I do have one question - where do you get the uhaul pads from? Puppy pads I know where to find but it seems like those would be more expensive. I've never really bought either though so I might be wrong on that.


----------



## Ratpax (Aug 24, 2014)

Linden said:


> Thanks for the awesome replies, everyone! It is really helpful. Putting together a shopping list is a lot of fun - it helps make time go by a little faster too since it will be a while before I can afford everything. I think I'm probably going to buy the cage itself from amazon as long as the price doesn't go up - I have amazon prime too so would get free shipping on it.
> 
> I do have one question - where do you get the uhaul pads from? Puppy pads I know where to find but it seems like those would be more expensive. I've never really bought either though so I might be wrong on that.


You can order moving blankets from the UHaul online store, or a physical location near you may have them in stock.
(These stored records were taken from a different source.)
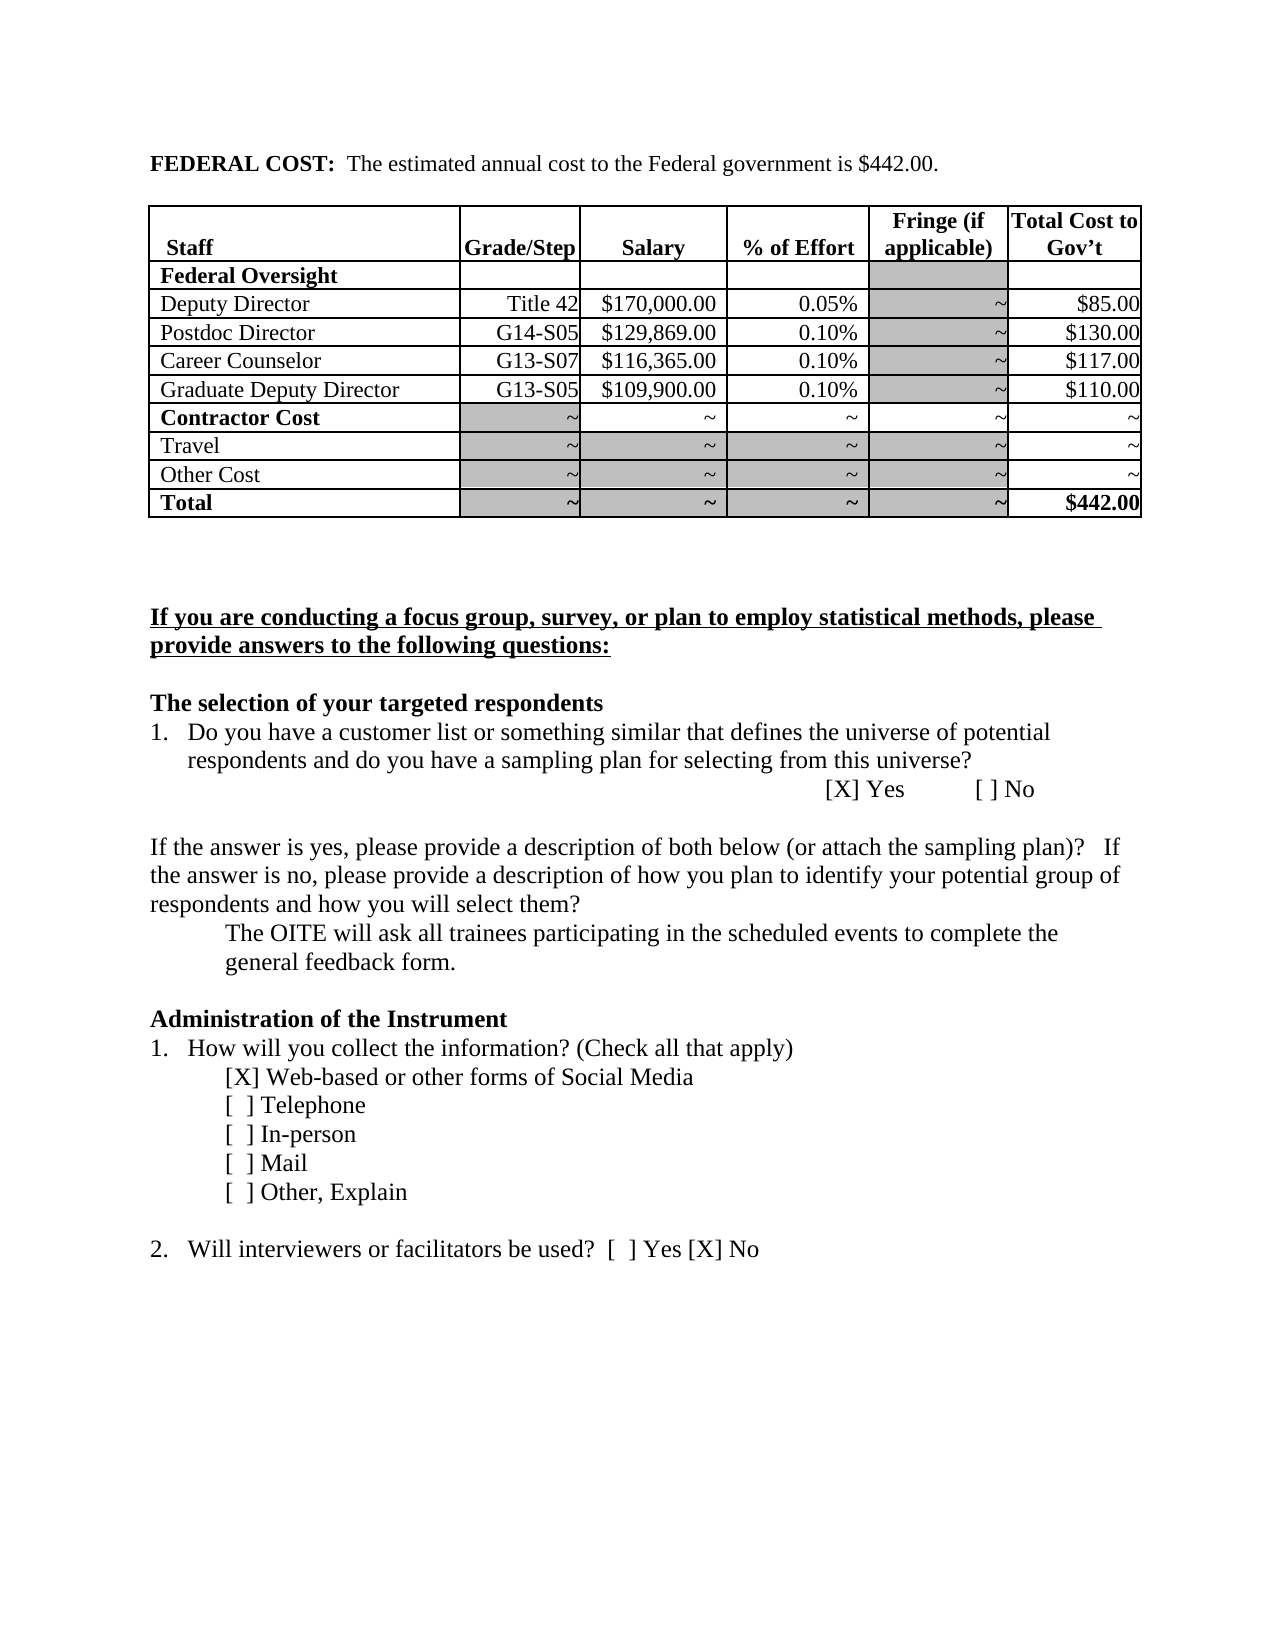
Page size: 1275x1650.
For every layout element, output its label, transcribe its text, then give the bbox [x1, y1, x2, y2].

text [X] Web-based or other forms of Social Media [225, 1062, 1125, 1091]
table_cell ~ [581, 433, 726, 459]
table_cell 0.10% [728, 347, 868, 374]
table_header Grade/Step [461, 207, 579, 260]
table_cell ~ [461, 404, 579, 431]
text Administration of the Instrument [150, 1004, 1125, 1033]
text If the answer is yes, please provide a description of both below (or attach the sampling plan)? If the answer is no, please provide a description of how you plan to identify your potential group of respondents and how you will select them? [150, 832, 1125, 918]
table_cell ~ [1009, 404, 1140, 431]
table_header % of Effort [728, 207, 868, 260]
table_cell 0.10% [728, 319, 868, 345]
list Will interviewers or facilitators be used? [ ] Yes [X] No [150, 1234, 1125, 1263]
text If you are conducting a focus group, survey, or plan to employ statistical methods, please provide answers to the following questions: [150, 602, 1125, 659]
text The selection of your targeted respondents [150, 688, 1125, 717]
table_cell $130.00 [1009, 319, 1140, 345]
table_cell ~ [870, 347, 1007, 374]
table_cell ~ [870, 490, 1007, 516]
table_cell ~ [581, 404, 726, 431]
table_cell $109,900.00 [581, 376, 726, 402]
table_cell ~ [461, 433, 579, 459]
table_cell ~ [728, 404, 868, 431]
table_cell ~ [581, 461, 726, 487]
table_header Staff [150, 207, 459, 260]
table_cell ~ [870, 290, 1007, 317]
text [ ] Telephone [225, 1091, 1125, 1119]
table_header Salary [581, 207, 726, 260]
table_cell Graduate Deputy Director [150, 376, 459, 402]
text FEDERAL COST: The estimated annual cost to the Federal government is $442.00. [150, 150, 1125, 176]
table_cell ~ [870, 433, 1007, 459]
table_cell ~ [728, 461, 868, 487]
table_cell ~ [1009, 433, 1140, 459]
text [ ] Other, Explain [225, 1177, 1125, 1206]
table_cell Contractor Cost [150, 404, 459, 431]
table_cell $129,869.00 [581, 319, 726, 345]
table_cell G14-S05 [461, 319, 579, 345]
table_cell ~ [870, 404, 1007, 431]
list The OITE will ask all trainees participating in the scheduled events to complete the general feedback form. [225, 918, 1125, 976]
table_cell ~ [461, 490, 579, 516]
table_cell Travel [150, 433, 459, 459]
list Do you have a customer list or something similar that defines the universe of potential respondents and do you have a sampling plan for selecting from this universe? [X] Yes [ ] No [150, 717, 1125, 803]
table_cell $117.00 [1009, 347, 1140, 374]
table_cell Federal Oversight [150, 262, 459, 288]
table_cell Postdoc Director [150, 319, 459, 345]
table_cell [728, 262, 868, 288]
table_cell $170,000.00 [581, 290, 726, 317]
table_cell ~ [461, 461, 579, 487]
list How will you collect the information? (Check all that apply) [150, 1033, 1125, 1062]
table_cell ~ [728, 433, 868, 459]
table_cell $116,365.00 [581, 347, 726, 374]
table_cell Deputy Director [150, 290, 459, 317]
table_cell Title 42 [461, 290, 579, 317]
table_cell $442.00 [1009, 490, 1140, 516]
table_header Fringe (if applicable) [870, 207, 1007, 260]
table_cell Total [150, 490, 459, 516]
table_cell 0.10% [728, 376, 868, 402]
table_cell [581, 262, 726, 288]
table_cell [870, 262, 1007, 288]
table_cell ~ [728, 490, 868, 516]
table_cell 0.05% [728, 290, 868, 317]
text [ ] Mail [225, 1148, 1125, 1177]
table_cell ~ [870, 461, 1007, 487]
table_cell Other Cost [150, 461, 459, 487]
table_cell ~ [870, 319, 1007, 345]
table_cell [1009, 262, 1140, 288]
table_cell $85.00 [1009, 290, 1140, 317]
table_header Total Cost to Gov’t [1009, 207, 1140, 260]
table_cell ~ [1009, 461, 1140, 487]
table_cell Career Counselor [150, 347, 459, 374]
table_cell ~ [870, 376, 1007, 402]
table_cell ~ [581, 490, 726, 516]
table_cell G13-S05 [461, 376, 579, 402]
table_cell G13-S07 [461, 347, 579, 374]
table_cell $110.00 [1009, 376, 1140, 402]
table_cell [461, 262, 579, 288]
text [ ] In-person [225, 1119, 1125, 1148]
Now that I'm figuring out how to use my material more efficiently, I can make a fairly large set of hammocks (about seven to nine items) from a yard and a half to two yards of cotton, and the same amount of fleece.

One thing I figured out quickly is to concentrate on any cute pattern you want for the fleece liners, as that shows the most. I use a solid colored and hopefully a bit more cost-effective fleece for the liners of the hammocks and cubes and such.

Also, I like to have three sets of liners for each cage, minimum. That allows me to chuck one or two sets in the wash, while still having fresh liners for after a good cage clean. I change my liners out a couple times a week--up to about three times now since I have a newer girl who isn't the greatest at her litter pan, as my other two girls are.

As for water bottles, I wouldn't waste my money on anything but the nice glass Kaytee bottle now, having tried several.

I'm fine with plastic bottles for bunnies, as they don't tend to chew them, and being herbivores, they stay a bit cleaner. I like being able to really get the glass bottles clean, though, for the rats. This model has neither leaked nor stuck, IME. I keep multiple bottles in each cage, though, both to prevent resource guarding, as someone else mentioned, and as a safety measure, if one of the bottles did happen to fail.

I don't want thirsty rats ;D


----------